Poachers sneak into the reserve after dark, aware that the authorities have had to stop more expensive night patrols.

Leading a squad of rangers through thickets where poachers have been known to hide, Senior Sergeant John Olarikoni, 44, cocks his rifle and keeps an eye out for dangerous animals.

His men know poachers might be hidden in the vast expanse of waving golden grass and flat-topped acacia trees. A Reuters reporter finds a wire snare within minutes.

"We're struggling to make sure we arrest (the poachers)," said Olarikoni, sitting next to a pile of animal skulls at his Ngiro-Are base camp in "Cobra Corner," the isolated western extremity of the park.

"If we don't, they'll kill and finish all the animals."

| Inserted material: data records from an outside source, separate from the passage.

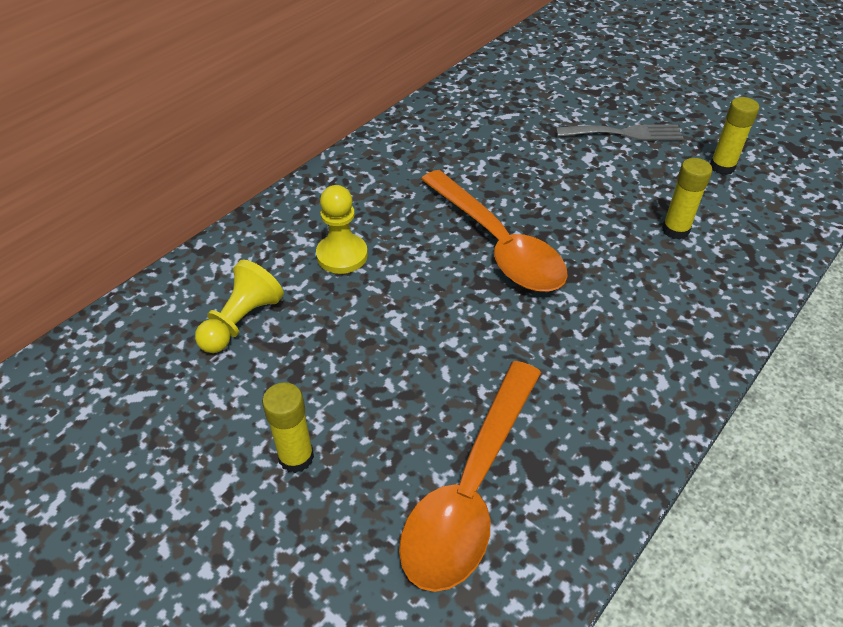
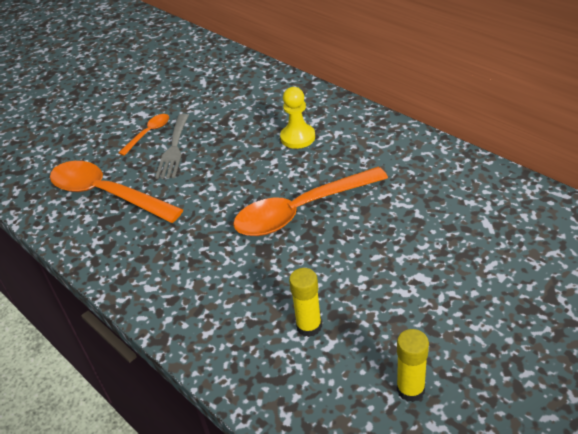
camera: 100 degrees right, 5 degrees down
yellow pawn [195,259,284,353] -> none
yellow glue stick [262,383,314,473] -> orange spoon [118,114,169,156]
grey fork [556,124,684,141] -> grey fork moved to [155,114,189,179]

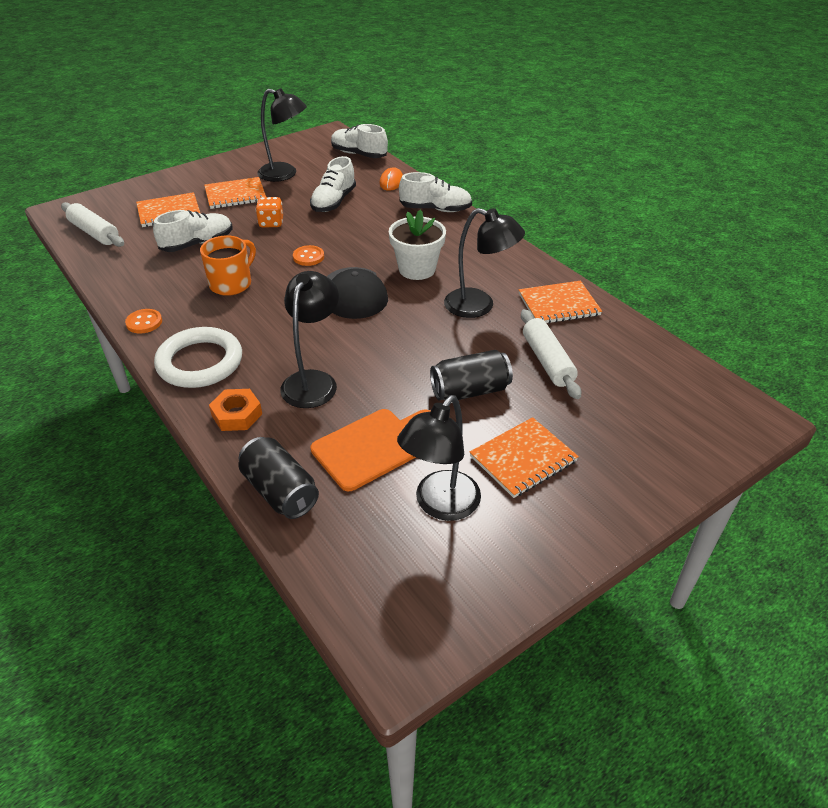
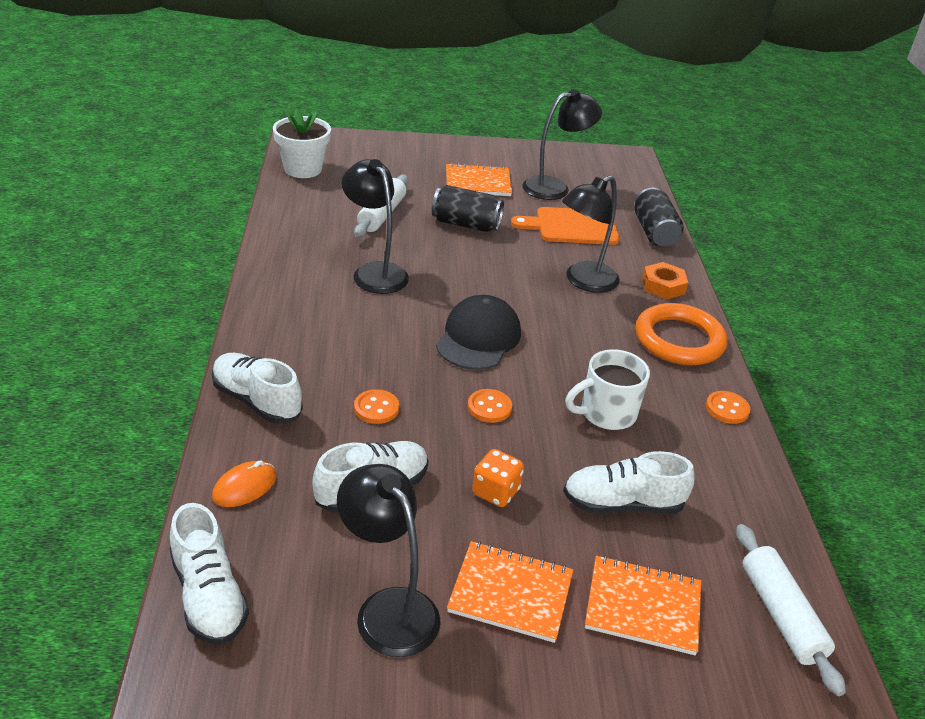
camera: 150 degrees left, 5 degrees down
white ring [154,327,242,388] -> orange ring [635,303,728,365]
orange mug [200,236,256,296] -> white mug [565,349,650,430]
white flower pot [389,210,446,280] -> white flower pot moved to [273,108,331,178]
orange notebook [519,281,602,323] -> none
none -> orange button [354,389,399,424]

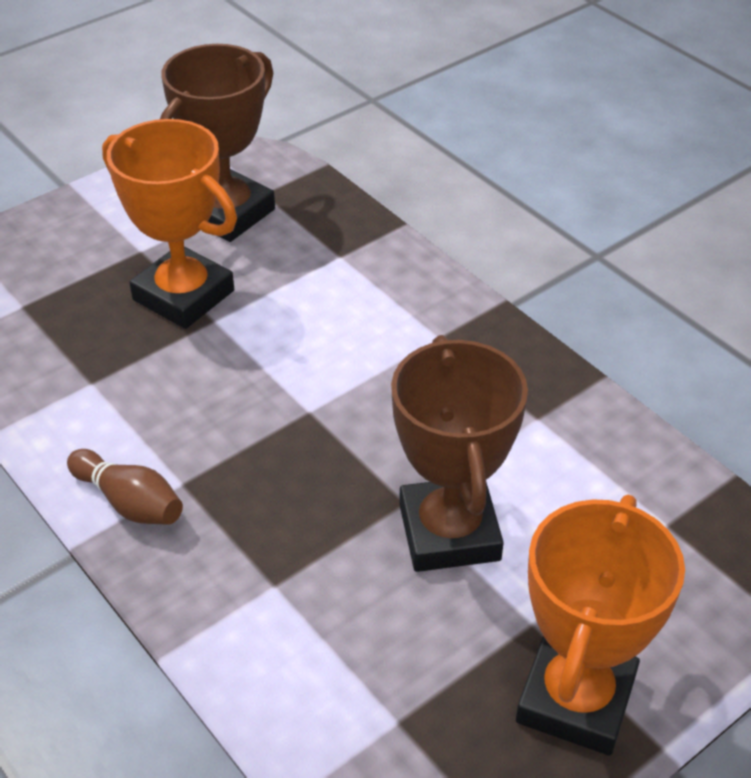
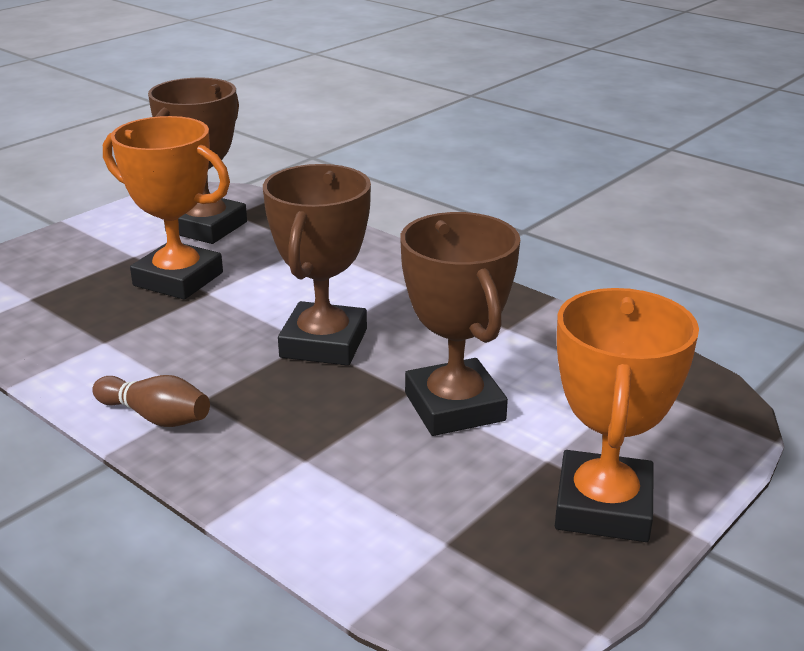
camera: 10 degrees left, 15 degrees down
none -> brown trophy [263,164,371,366]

It can be a very dangerous task. While the poachers normally only carry spears, gangs of cattle rustlers armed with assault rifles sometimes cross through the reserve from Tanzania to raid livestock on the escarpment.

Pursuing those thieves and helping the Maasai recover their cows had been an effective, if perilous, way for the rangers to encourage the Maasai to support conservation and tourism.

Those kinds of operations are also now in jeopardy.

"We have to mount a campaign to persuade people that this country is perfectly safe again," said Brian Heath, head of the Mara Conservancy. "There's no risk to tourists, and the national parks and game reserves are as secure a place as you can go."

But the breakdown in political talks this week -- and return of violent protests -- makes that a hard story to sell.

Heath's organization has won some support from Kenyan firms and raised about $85,000 with online appeals including a blog by a veteran ranger (http://www.maratriangle.wildlifedirect.org).

But it remains in financial crisis, with potentially dire consequences for relations between locals and wildlife, and for tourism and the long-term health of the Kenyan economy.